Where are we now? Given all that we know about history, it seems a fair question to ask. And at first the answer seems straightforward. From a geopolitical perspective, the current global situation is a consequence of the Rise of the West and is clearly characterized by the existence of a single dominant superpower. But what does that really mean? Is the world organized around an American Empire? If so, then it is an empire whose structure and function is unlike any that has ever preceded it. Does that mean that the path of history has somehow been altered? Does it also mean that the answer to Gauguin’s last question needs an update? If so, then we really do need to know where we are now.

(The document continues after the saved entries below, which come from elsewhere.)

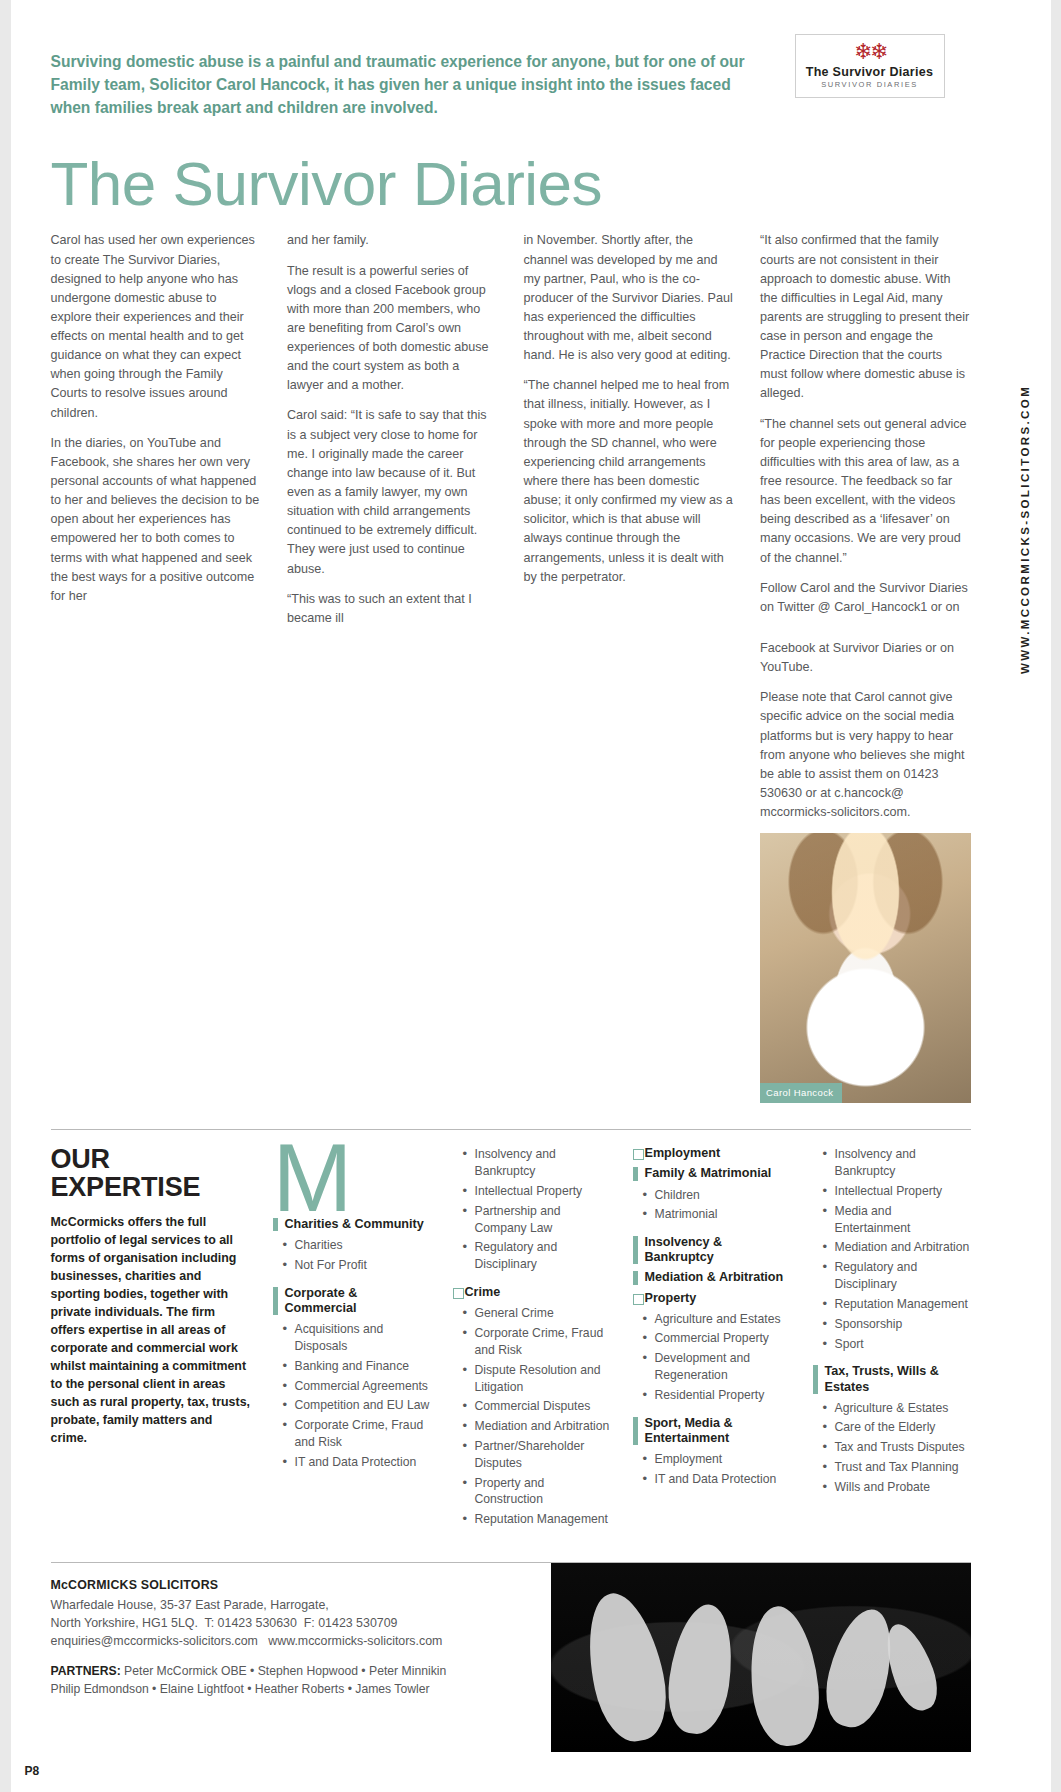WWW.MCCORMICKS-SOLICITORS.COM
Surviving domestic abuse is a painful and traumatic experience for anyone, but for one of our Family team, Solicitor Carol Hancock, it has given her a unique insight into the issues faced when families break apart and children are involved.
❄❄
The Survivor Diaries
SURVIVOR DIARIES
The Survivor Diaries
Carol has used her own experiences to create The Survivor Diaries, designed to help anyone who has undergone domestic abuse to explore their experiences and their effects on mental health and to get guidance on what they can expect when going through the Family Courts to resolve issues around children.
In the diaries, on YouTube and Facebook, she shares her own very personal accounts of what happened to her and believes the decision to be open about her experiences has empowered her to both comes to terms with what happened and seek the best ways for a positive outcome for her
and her family.
The result is a powerful series of vlogs and a closed Facebook group with more than 200 members, who are benefiting from Carol’s own experiences of both domestic abuse and the court system as both a lawyer and a mother.
Carol said: “It is safe to say that this is a subject very close to home for me. I originally made the career change into law because of it. But even as a family lawyer, my own situation with child arrangements continued to be extremely difficult. They were just used to continue abuse.
“This was to such an extent that I became ill
in November. Shortly after, the channel was developed by me and my partner, Paul, who is the co-producer of the Survivor Diaries. Paul has experienced the difficulties throughout with me, albeit second hand. He is also very good at editing.
“The channel helped me to heal from that illness, initially. However, as I spoke with more and more people through the SD channel, who were experiencing child arrangements where there has been domestic abuse; it only confirmed my view as a solicitor, which is that abuse will always continue through the arrangements, unless it is dealt with by the perpetrator.
“It also confirmed that the family courts are not consistent in their approach to domestic abuse. With the difficulties in Legal Aid, many parents are struggling to present their case in person and engage the Practice Direction that the courts must follow where domestic abuse is alleged.
“The channel sets out general advice for people experiencing those difficulties with this area of law, as a free resource. The feedback so far has been excellent, with the videos being described as a ‘lifesaver’ on many occasions. We are very proud of the channel.”
Follow Carol and the Survivor Diaries on Twitter @ Carol_Hancock1 or on
Facebook at Survivor Diaries or on YouTube.
Please note that Carol cannot give specific advice on the social media platforms but is very happy to hear from anyone who believes she might be able to assist them on 01423 530630 or at c.hancock@ mccormicks-solicitors.com.
Carol Hancock
OUR
EXPERTISE
McCormicks offers the full portfolio of legal services to all forms of organisation including businesses, charities and sporting bodies, together with private individuals. The firm offers expertise in all areas of corporate and commercial work whilst maintaining a commitment to the personal client in areas such as rural property, tax, trusts, probate, family matters and crime.
M
Charities & Community
Charities
Not For Profit
Corporate & Commercial
Acquisitions and Disposals
Banking and Finance
Commercial Agreements
Competition and EU Law
Corporate Crime, Fraud and Risk
IT and Data Protection
Insolvency and Bankruptcy
Intellectual Property
Partnership and Company Law
Regulatory and Disciplinary
Crime
General Crime
Corporate Crime, Fraud and Risk
Dispute Resolution and Litigation
Commercial Disputes
Mediation and Arbitration
Partner/Shareholder Disputes
Property and Construction
Reputation Management
Employment
Family & Matrimonial
Children
Matrimonial
Insolvency & Bankruptcy
Mediation & Arbitration
Property
Agriculture and Estates
Commercial Property
Development and Regeneration
Residential Property
Sport, Media & Entertainment
Employment
IT and Data Protection
Insolvency and Bankruptcy
Intellectual Property
Media and Entertainment
Mediation and Arbitration
Regulatory and Disciplinary
Reputation Management
Sponsorship
Sport
Tax, Trusts, Wills & Estates
Agriculture & Estates
Care of the Elderly
Tax and Trusts Disputes
Trust and Tax Planning
Wills and Probate
McCORMICKS SOLICITORS
Wharfedale House, 35-37 East Parade, Harrogate,
North Yorkshire, HG1 5LQ. T: 01423 530630 F: 01423 530709
enquiries@mccormicks-solicitors.com www.mccormicks-solicitors.com
PARTNERS: Peter McCormick OBE • Stephen Hopwood • Peter Minnikin
Philip Edmondson • Elaine Lightfoot • Heather Roberts • James Towler
P8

Not to be concerned, some would say. The current situation may have some peculiar features, but it is really just another variation on a model of history which predicts a repetitive cycle of the rise and fall of great powers. The Rise of the West, which by sheer chance came to its zenith with the rise of American power, will come to an end. American power will collapse and another great power will rise to fill the gap, perhaps China. The cyclical model of history will be confirmed and we will all be reminded that the more things change, the more they remain the same.
Others favor a different model. They say that the peculiar features of the current global situation are really a striking demonstration of historical particularism. The US is powerful, but not in control, because other cultures and nations are succeeding in following their own distinctive pathways of evolutionary development. The proponents of this model of history would predict that cultures will become increasingly differentiated and heterogeneous as the 21st century progresses.
Suppose, however, that both of these models of history have flaws. Suppose they both break down if the rate of social change accelerates and if patterns of social interactions actually do not remain the same. Suppose that the rapidly modernizing world is in fact generating a more interdependent global geopolitical structure, a structure in which power is more dispersed, and in which the imperial impulse is becoming progressively inhibited. If that is true, then the cyclical model may fail. Suppose further that a rapidly changing, increasingly interdependent and highly competitive global structure also acts as a strong selective force which drives cultural evolution toward the development of a limited set of more highly adaptive institutional structures. If that is true, then the model of historical particularism may fail.
Finally, suppose that, at the beginning of the 22nd century, historians look back and conclude that both models failed and that something entirely new occurred in the 21st century, something that might end up being perceived as a sort of social singularity. If that happens, then those same historians will be looking for evidence that we understood something about what was happening around us. The creation and evaluation of new models of history would provide that evidence. Moreover, no matter what happens, the exercise would be worth the effort. If a new model does a better job of linking the past to the present and of making predictions about the future, then we may be better equipped to solve the challenges we face. If all new models fail, and if either the cyclical or particularistic models turn out to have the highest predictive value, then we still will have achieved a better understanding of why things are the way they are. In any case, we will certainly have made some progress toward answering Gauguin’s original questions.
So where are we now? It would appear that we are at a point where we need to be energetically creating and evaluating new models of history. Jared Diamond and James Robinson have framed the challenge. Peter Turchin and his colleagues have defined new quantitative methodologies, and John Kemp has provided a novel evolutionary interpretation of the Modern Era.